Cor pumped his wing once, disengaging from the battle and sailing into the trees. Yaric and Sir Roderick pursued. Cor steadied his grip on Aldur. “Forgive me.” He planted his boots into the ground and twisted sharply, powering the blade through a massive trunk in an explosion of splinters as the tree jumped free of its roots and toppled towards the two warriors. Roderick darted to the left, Yaric to the right, but the tree bounced erratically off standing trunks and the horseman was buried under a net of torn and broken branches. Roderick lost sight of him past the fallen monolith.

“Why do you do this?!” He shouted at Cor. “Bringing back the old gods!”

Cor looked curiously at Roderick.

“They will tear this world to pieces if you set them free!”

“The old ones? They’re as worthless as their children. They have nothing to do with this.” Cor stood next to the sheared tree stump and held Aldur upright. He ran an admiring hand up the flat of one of the blades. “I intend to bring back their grandfather, Mother’s first son.”

“What?”

“You knew him once; born from the thoughts of the first sentient creature to realize the inevitability of its own death, but you have forgotten.” Cor’s face became fierce. “You heap your woes on lazy gods, content in servitude for their bleak promise of eternal life! Mother hasn’t forgotten you but you ignore her to pander her ungrateful heirs!”

“And you would kill us all instead?”

“I would give you life back: the potential you used to have.” Cor took two steps away from the splintered trunk, to an opening in the trees. “The gods know this and are afraid of me, afraid of dying.” Scorn flooded his face. “It wasn’t for your sake that they sent you.”

Roderick jerked at the words. “Blasphemy,” he whispered, but his grip loosened on his blade. Instinctively his hand reached for the pendant, blood squeezing from his arm as he clenched it. ‘Hope that Valorus guides you well.’

Behind him, branches groaned and snapped as Yaric freed himself from the heavy tangle of boughs, growling curses at the one-winged man. “Enough holy gibberish, you will die now!” Standing upright he pushed himself from a standing tree and propelled towards Cor.

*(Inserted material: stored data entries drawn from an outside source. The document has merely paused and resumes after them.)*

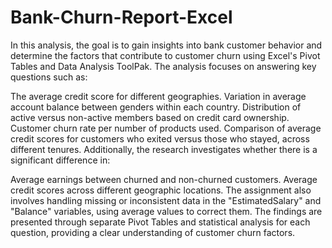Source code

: # Bank-Churn-Report-Excel
In this analysis, the goal is to gain insights into bank customer behavior and determine the factors that contribute to customer churn using Excel's Pivot Tables and Data Analysis ToolPak. The analysis focuses on answering key questions such as:

The average credit score for different geographies.
Variation in average account balance between genders within each country.
Distribution of active versus non-active members based on credit card ownership.
Customer churn rate per number of products used.
Comparison of average credit scores for customers who exited versus those who stayed, across different tenures.
Additionally, the research investigates whether there is a significant difference in:

Average earnings between churned and non-churned customers.
Average credit scores across different geographic locations.
The assignment also involves handling missing or inconsistent data in the "EstimatedSalary" and "Balance" variables, using average values to correct them. The findings are presented through separate Pivot Tables and statistical analysis for each question, providing a clear understanding of customer churn factors.
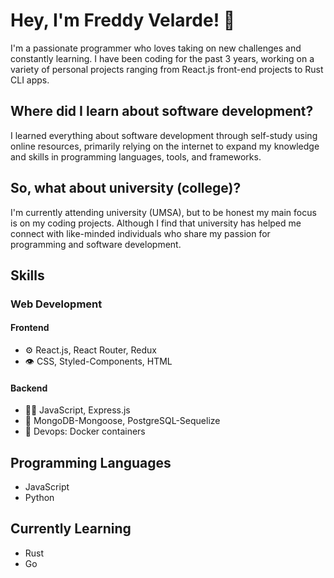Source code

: # Hey, I'm Freddy Velarde! 👋

I'm a passionate programmer who loves taking on new challenges and constantly learning. I have been coding for the past 3 years, working on a variety of personal projects ranging from React.js front-end projects to Rust CLI apps.

## Where did I learn about software development?

I learned everything about software development through self-study using online resources, primarily relying on the internet to expand my knowledge and skills in programming languages, tools, and frameworks.

## So, what about university (college)?

I'm currently attending university (UMSA), but to be honest my main focus is on my coding projects. Although I find that university has helped me connect with like-minded individuals who share my passion for programming and software development.

## Skills
### Web Development
#### Frontend
- ⚙️ React.js, React Router, Redux
- 👁️ CSS, Styled-Components, HTML
#### Backend
- 👨‍💻 JavaScript, Express.js
- 💽 MongoDB-Mongoose, PostgreSQL-Sequelize
-  Devops: Docker containers
## Programming Languages
- JavaScript
- Python


## Currently Learning
- Rust
- Go
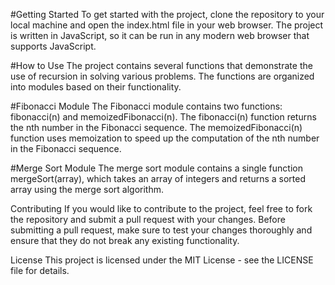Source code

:#Getting Started
To get started with the project, clone the repository to your local machine and open the index.html file in your web browser. The project is written in JavaScript, so it can be run in any modern web browser that supports JavaScript.

#How to Use
The project contains several functions that demonstrate the use of recursion in solving various problems. The functions are organized into modules based on their functionality.


#Fibonacci Module
The Fibonacci module contains two functions: fibonacci(n) and memoizedFibonacci(n). The fibonacci(n) function returns the nth number in the Fibonacci sequence. The memoizedFibonacci(n) function uses memoization to speed up the computation of the nth number in the Fibonacci sequence.


#Merge Sort Module
The merge sort module contains a single function mergeSort(array), which takes an array of integers and returns a sorted array using the merge sort algorithm.

Contributing
If you would like to contribute to the project, feel free to fork the repository and submit a pull request with your changes. Before submitting a pull request, make sure to test your changes thoroughly and ensure that they do not break any existing functionality.

License
This project is licensed under the MIT License - see the LICENSE file for details.
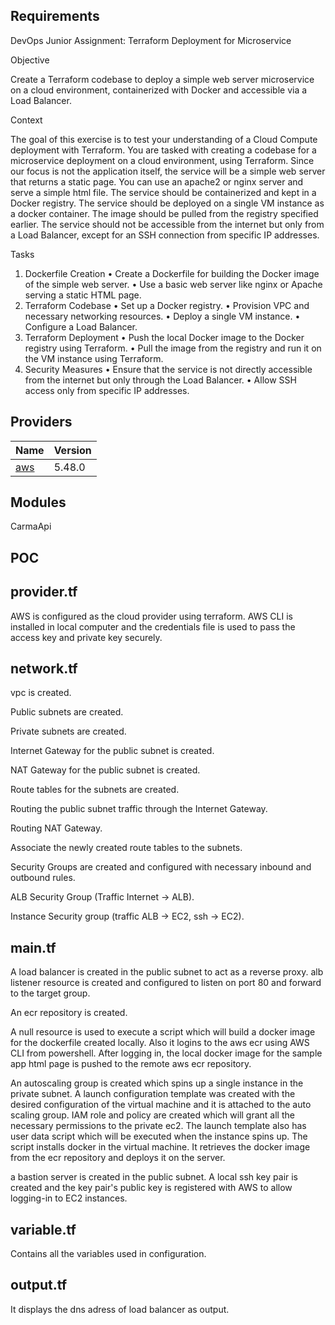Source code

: <!-- BEGIN_TF_DOCS -->
## Requirements

DevOps Junior Assignment: Terraform Deployment for Microservice

Objective

Create a Terraform codebase to deploy a simple web server microservice on a cloud environment,
containerized with Docker and accessible via a Load Balancer.

Context

The goal of this exercise is to test your understanding of a Cloud Compute deployment with Terraform.
You are tasked with creating a codebase for a microservice deployment on a cloud environment, using
Terraform.
Since our focus is not the application itself, the service will be a simple web server that returns a static
page. You can use an apache2 or nginx server and serve a simple html file.
The service should be containerized and kept in a Docker registry.
The service should be deployed on a single VM instance as a docker container. The image should be
pulled from the registry specified earlier.
The service should not be accessible from the internet but only from a Load Balancer, except for an SSH
connection from specific IP addresses.

Tasks

1. Dockerfile Creation
• Create a Dockerfile for building the Docker image of the simple web server.
• Use a basic web server like nginx or Apache serving a static HTML page.
2. Terraform Codebase
• Set up a Docker registry.
• Provision VPC and necessary networking resources.
• Deploy a single VM instance.
• Configure a Load Balancer.
3. Terraform Deployment
• Push the local Docker image to the Docker registry using Terraform.
• Pull the image from the registry and run it on the VM instance using Terraform.
4. Security Measures
• Ensure that the service is not directly accessible from the internet but only through
the Load Balancer.
• Allow SSH access only from specific IP addresses.
## Providers

| Name | Version |
|------|---------|
| <a name="provider_aws"></a> [aws](#provider\_aws) | 5.48.0 |

## Modules

CarmaApi

## POC

## provider.tf

AWS is configured as the cloud provider using terraform. AWS CLI is installed in local computer and the credentials file is used to pass the access key and private key securely.

## network.tf

vpc is created.

Public subnets are created.

Private subnets are created.

Internet Gateway for the public subnet is created.

NAT Gateway for the public subnet is created.

Route tables for the subnets are created.

Routing the public subnet traffic through the Internet Gateway.

Routing NAT Gateway.

Associate the newly created route tables to the subnets.

Security Groups are created and configured with necessary inbound and outbound rules.

ALB Security Group (Traffic Internet -> ALB).

Instance Security group (traffic ALB -> EC2, ssh -> EC2).

## main.tf

A load balancer is created in the public subnet to act as a reverse proxy. alb listener resource is created and configured to listen on port 80 and forward to the target group.

An ecr repository is created.

A null resource is used to execute a script which will build a docker image for the dockerfile created locally. Also it logins to the aws ecr using AWS CLI from powershell. After logging in, the local docker image for the sample app html page is pushed to the remote aws ecr repository.

An autoscaling group is created which spins up a single instance in the private subnet. A launch configuration template was created with the desired configuration of the virtual machine and it is attached to the auto scaling group. IAM role and policy are created which will grant all the necessary permissions to the private ec2. The launch template also has user data script which will be executed when the instance spins up. The script installs docker in the virtual machine. It retrieves the docker image from the ecr repository and deploys it on the server.

a bastion server is created in the public subnet. A local ssh key pair is created and the key pair's public key is registered with AWS to allow logging-in to EC2 instances.

## variable.tf 

Contains all the variables used in configuration.

## output.tf

It displays the dns adress of load balancer as output.


<!-- END_TF_DOCS -->
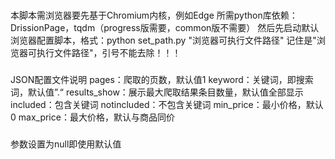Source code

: ###
本脚本需浏览器要先基于Chromium内核，例如Edge
所需python库依赖：DrissionPage，tqdm（progress版需要，common版不需要）
然后先启动默认浏览器配置脚本，格式：python set_path.py "浏览器可执行文件路径"
记住是"浏览器可执行文件路径"，引号不能去除！！！
###
JSON配置文件说明
pages：爬取的页数，默认值1
keyword：关键词，即搜索词，默认值”.“
results_show：展示最大爬取结果条目数量，默认值全部显示
included：包含关键词
notincluded：不包含关键词
min_price：最小价格，默认0
max_price：最大价格，默认与商品同价
###
参数设置为null即使用默认值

Yaric fought like a wolverine; swinging his longsword maddeningly in savage cuts; ears ringing with the din of vicious blows; indifferent to the notion that the blood hissing on Aldur’s metal was his own.

Through Aldur’s twin blades Cor smiled at the horseman. “Remembrance to you, friend.” He swung the immense blade in a low arc, its tip carving a furrow in the ground and casting up dirt as it lifted towards the horseman. Yaric’s face was locked in determination even as he fell.

Roderick clutched tightly at the pendent at his breast, feeling only a light breeze on his cheek when Yaric ran past. He only watched as the horseman engaged the misshapen angel, barely comprehending when thin metal shards spread like a fire-blossom and Yaric’s severed body hit the ground. He was numb except for the sticky blood and cold piercing metal. ‘It wasn’t for your sake that they sent you’. His vision tunnelled on Cor and his single black wing. He released his pendant, now marked with his blood, and charged.

Cor was a black shadow before his eyes, a cloud of doubt. He raised his sword and chopped at the taunting black feathers encircling him. “Blasphemy!” he howled. The wing cut across his vision and he slashed through it in a rain of black quills. Cor’s face was there, framed by his black feathers. Aldur was leveled between them. Roderick’s armour was curved in where the blade punched through, and Cor gently eased his body to the ground.